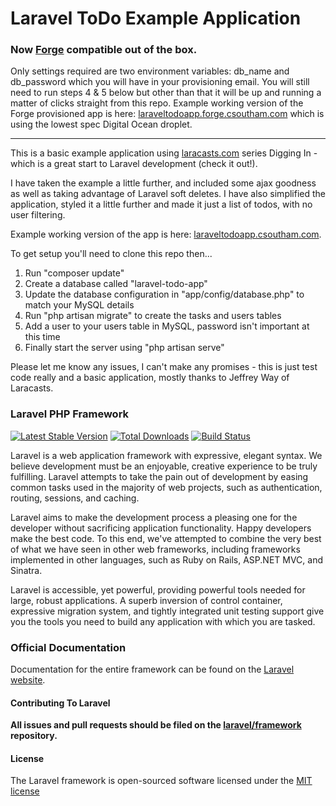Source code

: # Laravel ToDo Example Application

### Now [Forge](https://forge.laravel.com) compatible out of the box.
Only settings required are two environment variables: db_name and db_password which you will have in your provisioning email. You will still need to run steps 4 & 5 below but other than that it will be up and running a matter of clicks straight from this repo.
Example working version of the Forge provisioned app is here: [laraveltodoapp.forge.csoutham.com](http://laraveltodoapp.forge.csoutham.com) which is using the lowest spec Digital Ocean droplet.


----
This is a basic example application using [laracasts.com](http://laracasts.com) series Digging In - which is a great start to Laravel development (check it out!).

I have taken the example a little further, and included some ajax goodness as well as taking advantage of Laravel soft deletes. I have also simplified the application, styled it a little further and made it just a list of todos, with no user filtering.

Example working version of the app is here: [laraveltodoapp.csoutham.com](http://laraveltodoapp.csoutham.com).

To get setup you'll need to clone this repo then...

1. Run "composer update"  
2. Create a database called "laravel-todo-app"  
3. Update the database configuration in "app/config/database.php" to match your MySQL details  
4. Run "php artisan migrate" to create the tasks and users tables  
5. Add a user to your users table in MySQL, password isn't important at this time  
6. Finally start the server using "php artisan serve"

Please let me know any issues, I can't make any promises - this is just test code really and a basic application, mostly thanks to Jeffrey Way of Laracasts.

### Laravel PHP Framework

[![Latest Stable Version](https://poser.pugx.org/laravel/framework/version.png)](https://packagist.org/packages/laravel/framework) [![Total Downloads](https://poser.pugx.org/laravel/framework/d/total.png)](https://packagist.org/packages/laravel/framework) [![Build Status](https://travis-ci.org/laravel/framework.png)](https://travis-ci.org/laravel/framework)

Laravel is a web application framework with expressive, elegant syntax. We believe development must be an enjoyable, creative experience to be truly fulfilling. Laravel attempts to take the pain out of development by easing common tasks used in the majority of web projects, such as authentication, routing, sessions, and caching.

Laravel aims to make the development process a pleasing one for the developer without sacrificing application functionality. Happy developers make the best code. To this end, we've attempted to combine the very best of what we have seen in other web frameworks, including frameworks implemented in other languages, such as Ruby on Rails, ASP.NET MVC, and Sinatra.

Laravel is accessible, yet powerful, providing powerful tools needed for large, robust applications. A superb inversion of control container, expressive migration system, and tightly integrated unit testing support give you the tools you need to build any application with which you are tasked.

### Official Documentation

Documentation for the entire framework can be found on the [Laravel website](http://laravel.com/docs).

#### Contributing To Laravel

**All issues and pull requests should be filed on the [laravel/framework](http://github.com/laravel/framework) repository.**

#### License

The Laravel framework is open-sourced software licensed under the [MIT license](http://opensource.org/licenses/MIT)
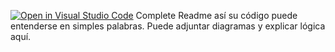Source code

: [![Open in Visual Studio Code](https://classroom.github.com/assets/open-in-vscode-2e0aaae1b6195c2367325f4f02e2d04e9abb55f0b24a779b69b11b9e10269abc.svg)](https://classroom.github.com/online_ide?assignment_repo_id=15505596&assignment_repo_type=AssignmentRepo)
Complete Readme así su código puede entenderse en simples palabras. Puede adjuntar diagramas y explicar lógica aquí. 
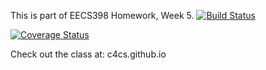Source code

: This is part of EECS398 Homework, Week 5.
[![Build Status](https://travis-ci.org/bdgarr/c4cs-f16-rpn.svg?branch=master)](https://travis-ci.org/bdgarr/c4cs-f16-rpn)

[![Coverage Status](https://coveralls.io/repos/github/bdgarr/c4cs-f16-rpn/badge.svg?branch=master)](https://coveralls.io/github/bdgarr/c4cs-f16-rpn?branch=master)


Check out the class at: c4cs.github.io
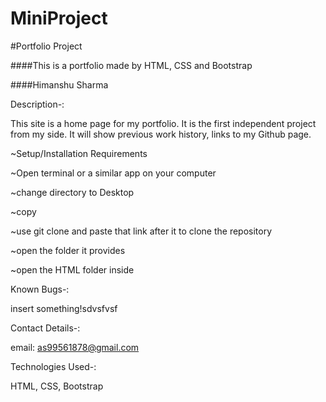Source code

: # MiniProject
#Portfolio Project

####This is a portfolio made by HTML, CSS and Bootstrap

####Himanshu Sharma

Description-:

This site is a home page for my portfolio. It is the first independent project from my side. It will show previous work history, links to my Github page.

~Setup/Installation Requirements

~Open terminal or a similar app on your computer

~change directory to Desktop

~copy 

~use git clone and paste that link after it to clone the repository

~open the folder it provides

~open the HTML folder inside

Known Bugs-:

insert something!sdvsfvsf

Contact Details-:

email: as99561878@gmail.com

Technologies Used-:

HTML, CSS, Bootstrap
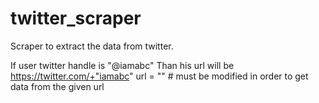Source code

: # twitter_scraper
Scraper to extract the data from twitter.


If user twitter handle is "@iamabc"
Than his url will be https://twitter.com/+"iamabc"
url  = ""   # must be modified in order to get data from the given url
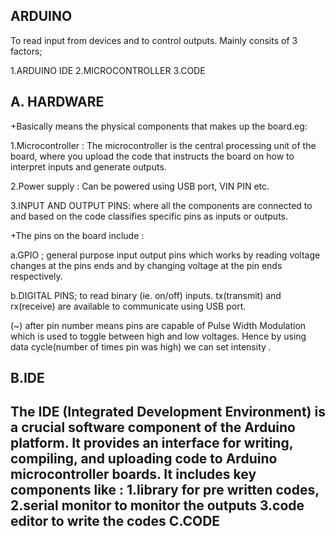 **ARDUINO**
---

To read input from devices and to control outputs.
Mainly consits of 3 factors;

  1.ARDUINO IDE
  2.MICROCONTROLLER
  3.CODE

**A. HARDWARE**
---
+Basically means the physical components that makes up the board.eg: 

  1.Microcontroller : The microcontroller is the central processing unit of the board, where you upload the code that instructs the board on how to interpret inputs and generate outputs.
  
  2.Power supply : Can be powered using USB port, VIN PIN etc.
  
  3.INPUT AND OUTPUT PINS: where all the components are connected to and based on the code classifies specific pins as inputs or outputs.

+The pins on the board include :

 a.GPIO ; general purpose input output pins which works by reading voltage changes at the pins ends and by changing voltage at the pin ends respectively.
 
 b.DIGITAL PINS; to read binary (ie. on/off) inputs. tx(transmit) and rx(receive) are available to communicate using USB port.
 
   (~) after pin number means pins are capable of Pulse Width Modulation which is used to toggle between high and low voltages. Hence by using data cycle(number of times pin was high) we can set intensity .
   
 **B.IDE**
 ---

The IDE (Integrated Development Environment) is a crucial software component of the Arduino platform. It provides an interface for writing, compiling, and uploading code to Arduino microcontroller boards.
It includes key components like : 
  1.library for pre written codes, 
  2.serial monitor to monitor the outputs
  3.code editor to write the codes 
**C.CODE**
---

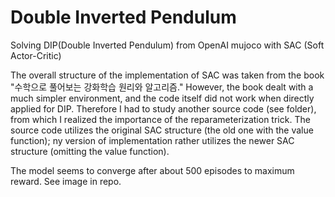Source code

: # Double Inverted Pendulum
Solving DIP(Double Inverted Pendulum) from OpenAI mujoco with SAC (Soft Actor-Critic)

The overall structure of the implementation of SAC was taken from the book "수학으로 풀어보는 강화학습 원리와 알고리즘."
However, the book dealt with a much simpler environment, and the code itself did not work when directly applied for DIP.
Therefore I had to study another source code (see folder), from which I realized the importance of the reparameterization trick.
The source code utilizes the original SAC structure (the old one with the value function); ny version of implementation rather utilizes the newer SAC structure (omitting the value function).

The model seems to converge after about 500 episodes to maximum reward. See image in repo.



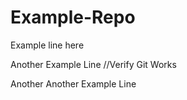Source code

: # Example-Repo

Example line here

Another Example Line //Verify Git Works

Another Another Example Line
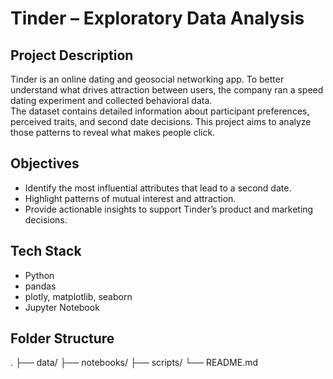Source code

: # Tinder – Exploratory Data Analysis

## Project Description  
Tinder is an online dating and geosocial networking app. To better understand what drives attraction between users, the company ran a speed dating experiment and collected behavioral data.  
The dataset contains detailed information about participant preferences, perceived traits, and second date decisions. This project aims to analyze those patterns to reveal what makes people click.

## Objectives  
- Identify the most influential attributes that lead to a second date.  
- Highlight patterns of mutual interest and attraction.  
- Provide actionable insights to support Tinder’s product and marketing decisions.

## Tech Stack  
- Python  
- pandas  
- plotly, matplotlib, seaborn
- Jupyter Notebook  

## Folder Structure  
.
├── data/ 
├── notebooks/ 
├── scripts/ 
└── README.md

--- WHAT YOU ARE ASKED TO DO ---
Rewrite the items above, replacing every "Digital Ocean" with "DigitalOcean" and leaving everything else unchanged. Omit the pictures from your version.

--- COMPLETED EXERCISE ---
Source code

: # Laravel ToDo Example Application

### Now [Forge](https://forge.laravel.com) compatible out of the box.
Only settings required are two environment variables: db_name and db_password which you will have in your provisioning email. You will still need to run steps 4 & 5 below but other than that it will be up and running a matter of clicks straight from this repo.
Example working version of the Forge provisioned app is here: [laraveltodoapp.forge.csoutham.com](http://laraveltodoapp.forge.csoutham.com) which is using the lowest spec DigitalOcean droplet.


----
This is a basic example application using [laracasts.com](http://laracasts.com) series Digging In - which is a great start to Laravel development (check it out!).

I have taken the example a little further, and included some ajax goodness as well as taking advantage of Laravel soft deletes. I have also simplified the application, styled it a little further and made it just a list of todos, with no user filtering.

Example working version of the app is here: [laraveltodoapp.csoutham.com](http://laraveltodoapp.csoutham.com).

To get setup you'll need to clone this repo then...

1. Run "composer update"  
2. Create a database called "laravel-todo-app"  
3. Update the database configuration in "app/config/database.php" to match your MySQL details  
4. Run "php artisan migrate" to create the tasks and users tables  
5. Add a user to your users table in MySQL, password isn't important at this time  
6. Finally start the server using "php artisan serve"

Please let me know any issues, I can't make any promises - this is just test code really and a basic application, mostly thanks to Jeffrey Way of Laracasts.

### Laravel PHP Framework

[![Latest Stable Version](https://poser.pugx.org/laravel/framework/version.png)](https://packagist.org/packages/laravel/framework) [![Total Downloads](https://poser.pugx.org/laravel/framework/d/total.png)](https://packagist.org/packages/laravel/framework) [![Build Status](https://travis-ci.org/laravel/framework.png)](https://travis-ci.org/laravel/framework)

Laravel is a web application framework with expressive, elegant syntax. We believe development must be an enjoyable, creative experience to be truly fulfilling. Laravel attempts to take the pain out of development by easing common tasks used in the majority of web projects, such as authentication, routing, sessions, and caching.

Laravel aims to make the development process a pleasing one for the developer without sacrificing application functionality. Happy developers make the best code. To this end, we've attempted to combine the very best of what we have seen in other web frameworks, including frameworks implemented in other languages, such as Ruby on Rails, ASP.NET MVC, and Sinatra.

Laravel is accessible, yet powerful, providing powerful tools needed for large, robust applications. A superb inversion of control container, expressive migration system, and tightly integrated unit testing support give you the tools you need to build any application with which you are tasked.

### Official Documentation

Documentation for the entire framework can be found on the [Laravel website](http://laravel.com/docs).

#### Contributing To Laravel

**All issues and pull requests should be filed on the [laravel/framework](http://github.com/laravel/framework) repository.**

#### License

The Laravel framework is open-sourced software licensed under the [MIT license](http://opensource.org/licenses/MIT)
Source code

: [![Open in Visual Studio Code](https://classroom.github.com/assets/open-in-vscode-2e0aaae1b6195c2367325f4f02e2d04e9abb55f0b24a779b69b11b9e10269abc.svg)](https://classroom.github.com/online_ide?assignment_repo_id=15505596&assignment_repo_type=AssignmentRepo)
Complete Readme así su código puede entenderse en simples palabras. Puede adjuntar diagramas y explicar lógica aquí. 
Source code

: This is part of EECS398 Homework, Week 5.
[![Build Status](https://travis-ci.org/bdgarr/c4cs-f16-rpn.svg?branch=master)](https://travis-ci.org/bdgarr/c4cs-f16-rpn)

[![Coverage Status](https://coveralls.io/repos/github/bdgarr/c4cs-f16-rpn/badge.svg?branch=master)](https://coveralls.io/github/bdgarr/c4cs-f16-rpn?branch=master)


Check out the class at: c4cs.github.io
Source code

: # MiniProject
#Portfolio Project

####This is a portfolio made by HTML, CSS and Bootstrap

####Himanshu Sharma

Description-:

This site is a home page for my portfolio. It is the first independent project from my side. It will show previous work history, links to my Github page.

~Setup/Installation Requirements

~Open terminal or a similar app on your computer

~change directory to Desktop

~copy 

~use git clone and paste that link after it to clone the repository

~open the folder it provides

~open the HTML folder inside

Known Bugs-:

insert something!sdvsfvsf

Contact Details-:

email: as99561878@gmail.com

Technologies Used-:

HTML, CSS, Bootstrap
Source code

: # twitter_scraper
Scraper to extract the data from twitter.


If user twitter handle is "@iamabc"
Than his url will be https://twitter.com/+"iamabc"
url  = ""   # must be modified in order to get data from the given url
 **ARDUINO**
---

To read input from devices and to control outputs.
Mainly consits of 3 factors;

  1.ARDUINO IDE
  2.MICROCONTROLLER
  3.CODE

**A. HARDWARE**
---
+Basically means the physical components that makes up the board.eg: 

  1.Microcontroller : The microcontroller is the central processing unit of the board, where you upload the code that instructs the board on how to interpret inputs and generate outputs.
  
  2.Power supply : Can be powered using USB port, VIN PIN etc.
  
  3.INPUT AND OUTPUT PINS: where all the components are connected to and based on the code classifies specific pins as inputs or outputs.

+The pins on the board include :

 a.GPIO ; general purpose input output pins which works by reading voltage changes at the pins ends and by changing voltage at the pin ends respectively.
 
 b.DIGITAL PINS; to read binary (ie. on/off) inputs. tx(transmit) and rx(receive) are available to communicate using USB port.
 
   (~) after pin number means pins are capable of Pulse Width Modulation which is used to toggle between high and low voltages. Hence by using data cycle(number of times pin was high) we can set intensity .
   
 **B.IDE**
 ---

The IDE (Integrated Development Environment) is a crucial software component of the Arduino platform. It provides an interface for writing, compiling, and uploading code to Arduino microcontroller boards.
It includes key components like : 
  1.library for pre written codes, 
  2.serial monitor to monitor the outputs
  3.code editor to write the codes 
**C.CODE**
---

Source code

: # Double Inverted Pendulum
Solving DIP(Double Inverted Pendulum) from OpenAI mujoco with SAC (Soft Actor-Critic)

The overall structure of the implementation of SAC was taken from the book "수학으로 풀어보는 강화학습 원리와 알고리즘."
However, the book dealt with a much simpler environment, and the code itself did not work when directly applied for DIP.
Therefore I had to study another source code (see folder), from which I realized the importance of the reparameterization trick.
The source code utilizes the original SAC structure (the old one with the value function); ny version of implementation rather utilizes the newer SAC structure (omitting the value function).

The model seems to converge after about 500 episodes to maximum reward. See image in repo.



Source code

: # Example-Repo

Example line here

Another Example Line //Verify Git Works

Another Another Example Line
Source code

: # Tinder – Exploratory Data Analysis

## Project Description  
Tinder is an online dating and geosocial networking app. To better understand what drives attraction between users, the company ran a speed dating experiment and collected behavioral data.  
The dataset contains detailed information about participant preferences, perceived traits, and second date decisions. This project aims to analyze those patterns to reveal what makes people click.

## Objectives  
- Identify the most influential attributes that lead to a second date.  
- Highlight patterns of mutual interest and attraction.  
- Provide actionable insights to support Tinder’s product and marketing decisions.

## Tech Stack  
- Python  
- pandas  
- plotly, matplotlib, seaborn
- Jupyter Notebook  

## Folder Structure  
.
├── data/ 
├── notebooks/ 
├── scripts/ 
└── README.md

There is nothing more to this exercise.